SHORT PROBLEM: Can you convert every line of the records below into a JSON list of strings, one string per line with blank lines dropped, and leave the images themselves out of your answer?

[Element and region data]
*****
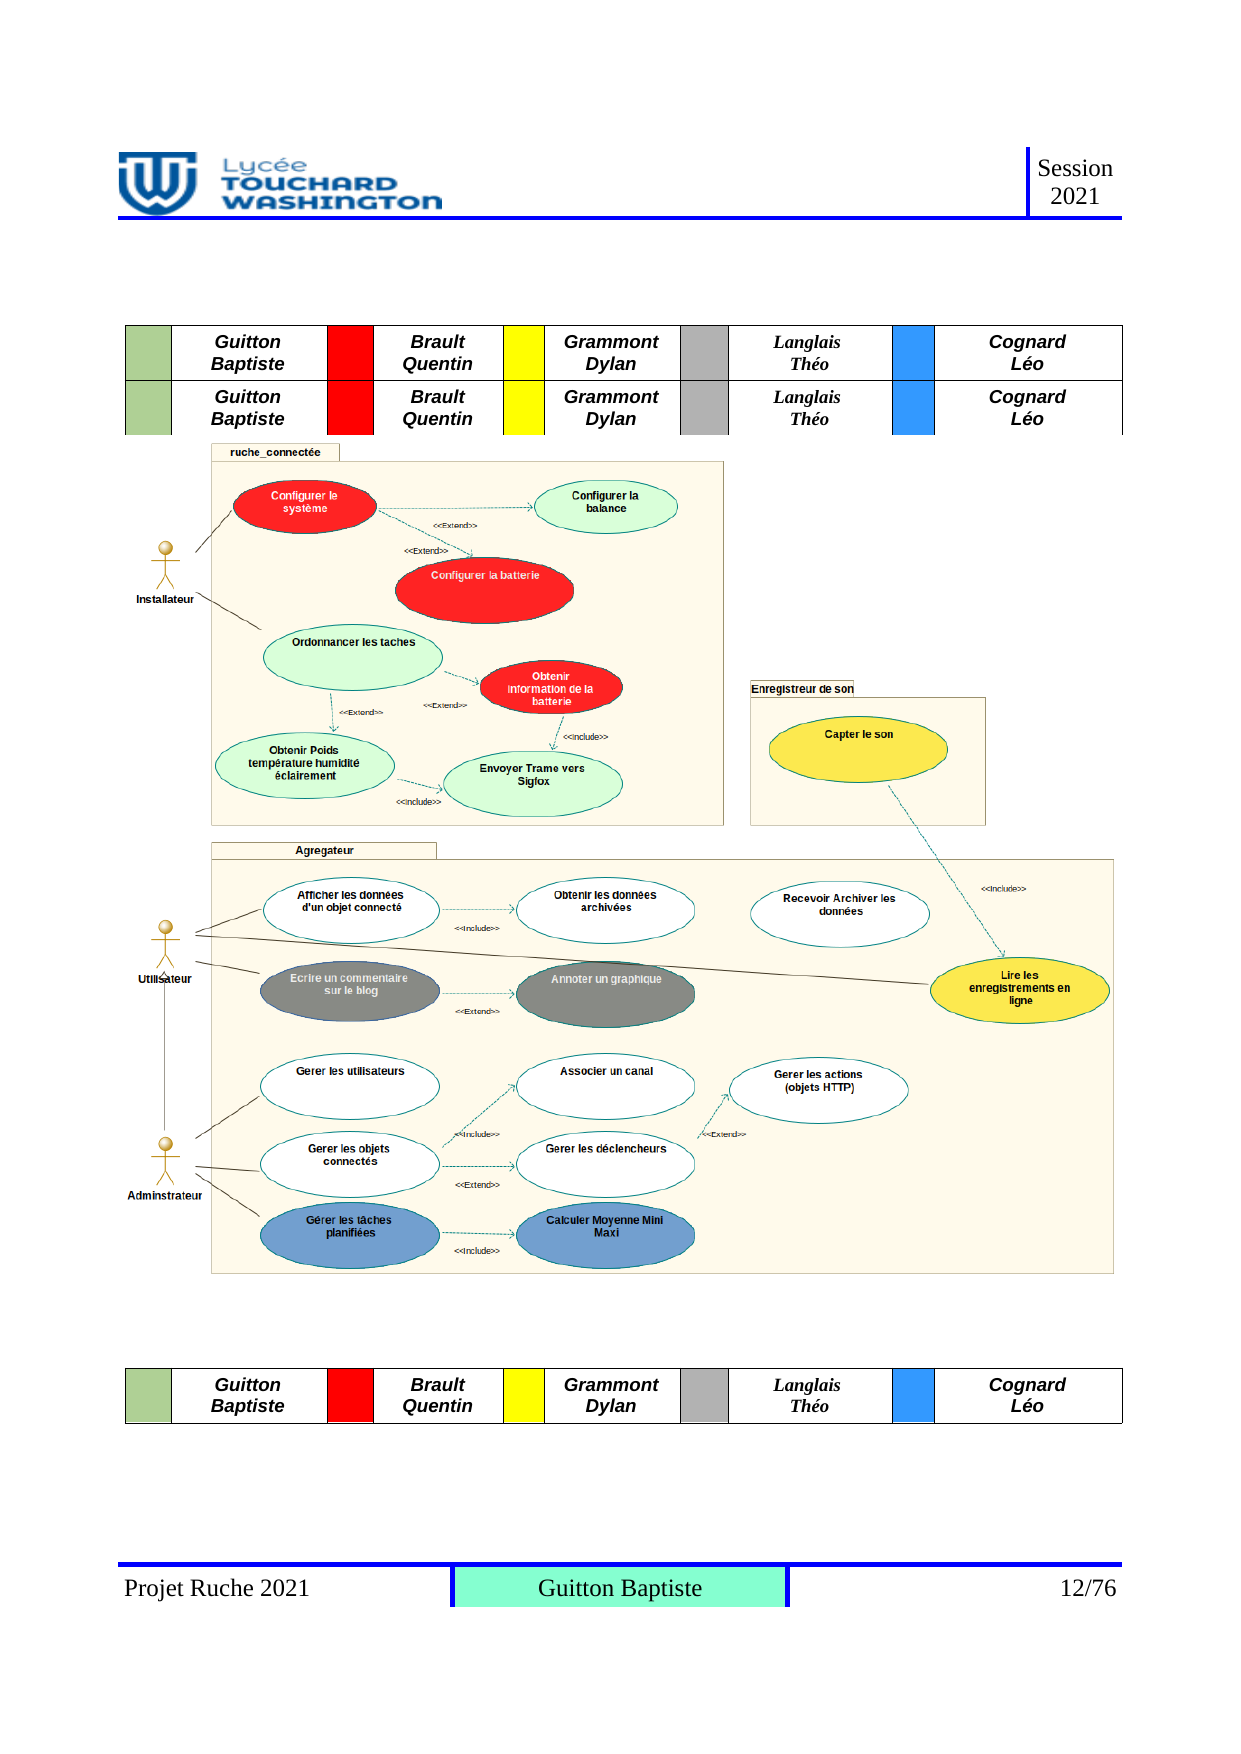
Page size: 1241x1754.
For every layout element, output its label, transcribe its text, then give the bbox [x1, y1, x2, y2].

table_header Langlais Théo [729, 326, 892, 380]
table_header [328, 326, 373, 380]
table_header Guitton Baptiste [172, 381, 327, 435]
table_header [681, 326, 728, 380]
table_header [504, 326, 544, 380]
table_header Langlais Théo [729, 381, 892, 435]
table_header Cognard Léo [935, 381, 1122, 435]
table_header Grammont Dylan [545, 381, 680, 435]
picture [118, 435, 1123, 1283]
table_header [504, 381, 544, 435]
table_header Brault Quentin [374, 381, 503, 435]
table_header Brault Quentin [374, 326, 503, 380]
table_header Grammont Dylan [545, 326, 680, 380]
table_header [328, 381, 373, 435]
table_header [893, 381, 934, 435]
picture [118, 152, 442, 216]
table_header [126, 326, 171, 380]
table_header [893, 1369, 934, 1422]
table_header [504, 1369, 544, 1422]
table_header [126, 1369, 171, 1422]
table_header [328, 1369, 373, 1422]
table_header Guitton Baptiste [172, 1369, 327, 1422]
table_header Langlais Théo [729, 1369, 892, 1422]
table_header [126, 381, 171, 435]
table_header [893, 326, 934, 380]
table_header Grammont Dylan [545, 1369, 680, 1422]
table_header Brault Quentin [374, 1369, 503, 1422]
table_header [681, 381, 728, 435]
table_header Guitton Baptiste [172, 326, 327, 380]
table_header Cognard Léo [935, 326, 1122, 380]
table_header [681, 1369, 728, 1422]
table_header Cognard Léo [935, 1369, 1122, 1422]
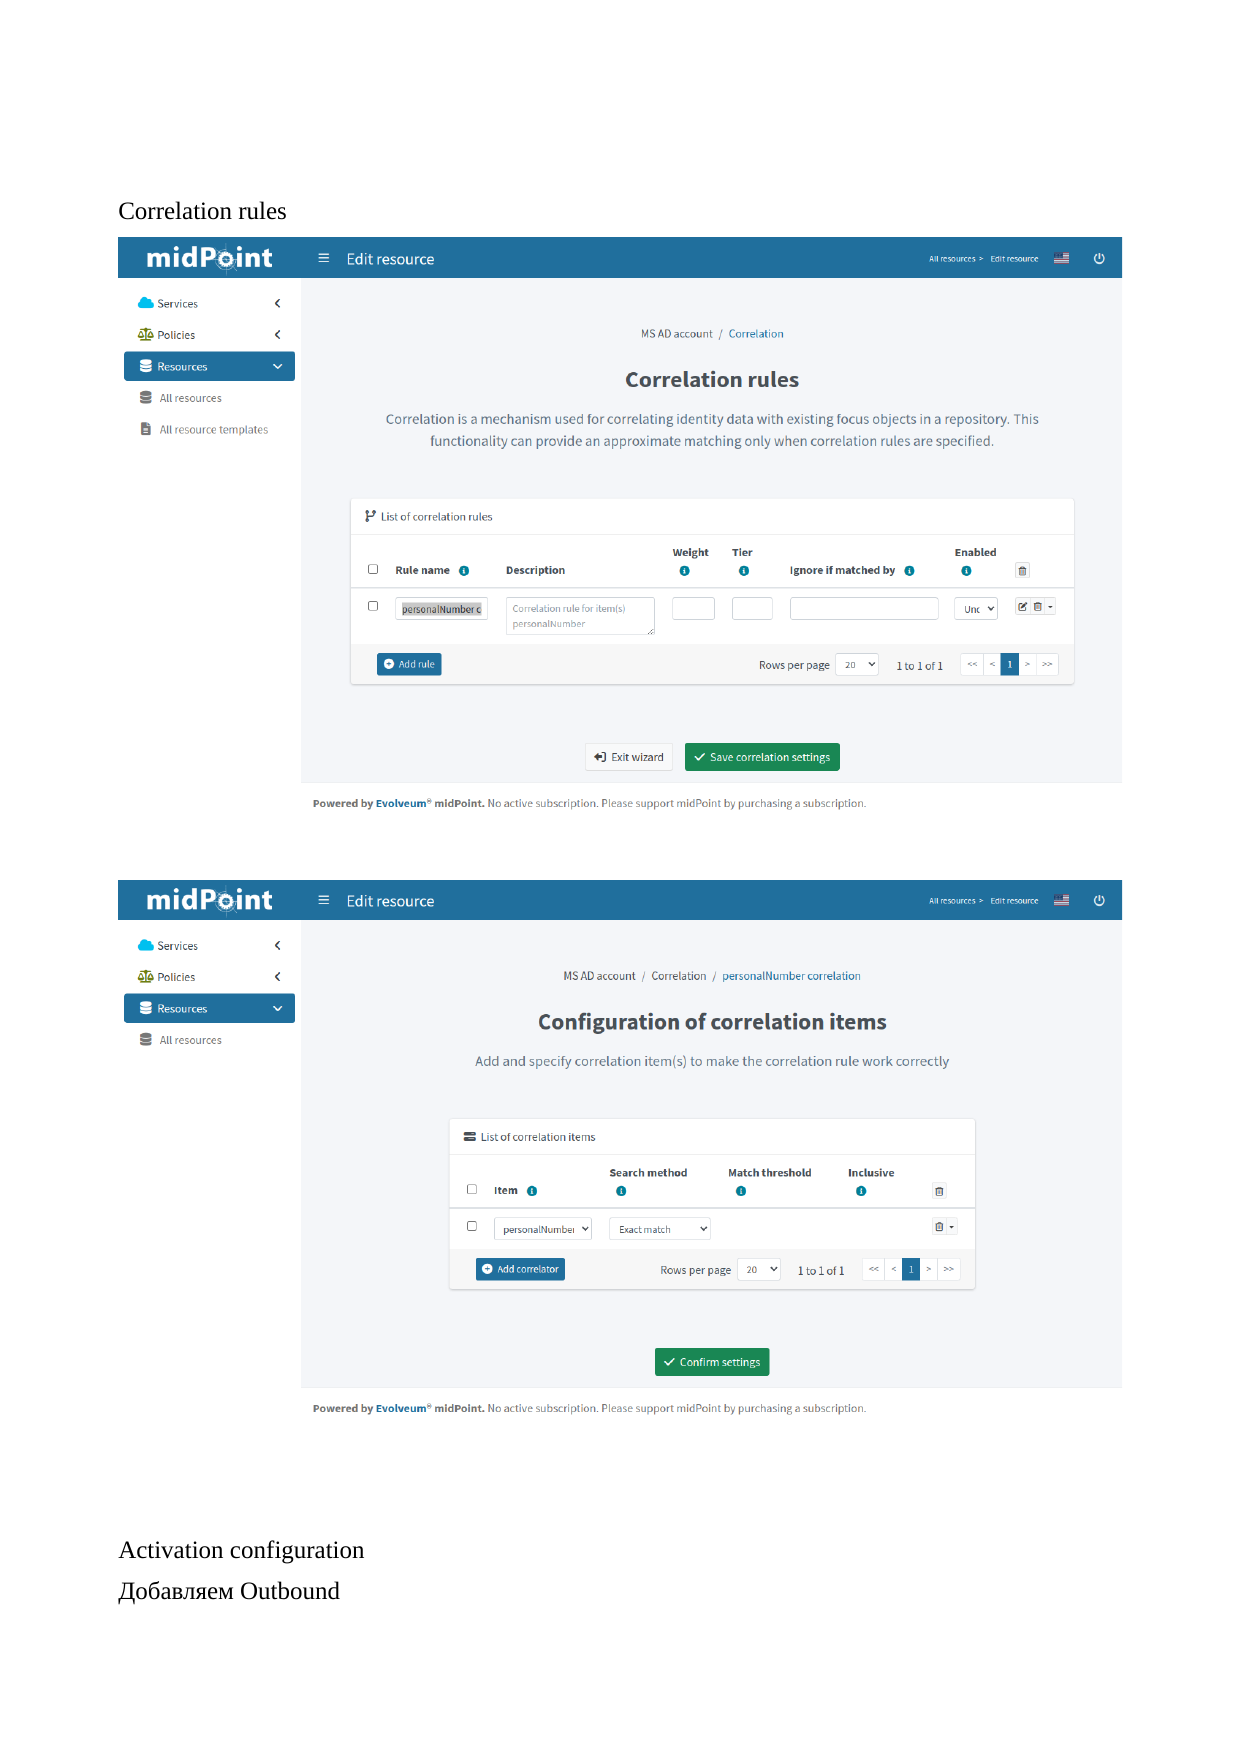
*****
RESPONSE:
[
  "Page size: 1241x1754.",
  "For every layout element, output its label, transcribe its text, then give the bbox [x1, y1, x2, y2].",
  "table_header Langlais Théo [729, 326, 892, 380]",
  "table_header [328, 326, 373, 380]",
  "table_header Guitton Baptiste [172, 381, 327, 435]",
  "table_header [681, 326, 728, 380]",
  "table_header [504, 326, 544, 380]",
  "table_header Langlais Théo [729, 381, 892, 435]",
  "table_header Cognard Léo [935, 381, 1122, 435]",
  "table_header Grammont Dylan [545, 381, 680, 435]",
  "picture [118, 435, 1123, 1283]",
  "table_header [504, 381, 544, 435]",
  "table_header Brault Quentin [374, 381, 503, 435]",
  "table_header Brault Quentin [374, 326, 503, 380]",
  "table_header Grammont Dylan [545, 326, 680, 380]",
  "table_header [328, 381, 373, 435]",
  "table_header [893, 381, 934, 435]",
  "picture [118, 152, 442, 216]",
  "table_header [126, 326, 171, 380]",
  "table_header [893, 1369, 934, 1422]",
  "table_header [504, 1369, 544, 1422]",
  "table_header [126, 1369, 171, 1422]",
  "table_header [328, 1369, 373, 1422]",
  "table_header Guitton Baptiste [172, 1369, 327, 1422]",
  "table_header Langlais Théo [729, 1369, 892, 1422]",
  "table_header [126, 381, 171, 435]",
  "table_header [893, 326, 934, 380]",
  "table_header Grammont Dylan [545, 1369, 680, 1422]",
  "table_header Brault Quentin [374, 1369, 503, 1422]",
  "table_header [681, 381, 728, 435]",
  "table_header Guitton Baptiste [172, 326, 327, 380]",
  "table_header Cognard Léo [935, 326, 1122, 380]",
  "table_header [681, 1369, 728, 1422]",
  "table_header Cognard Léo [935, 1369, 1122, 1422]"
]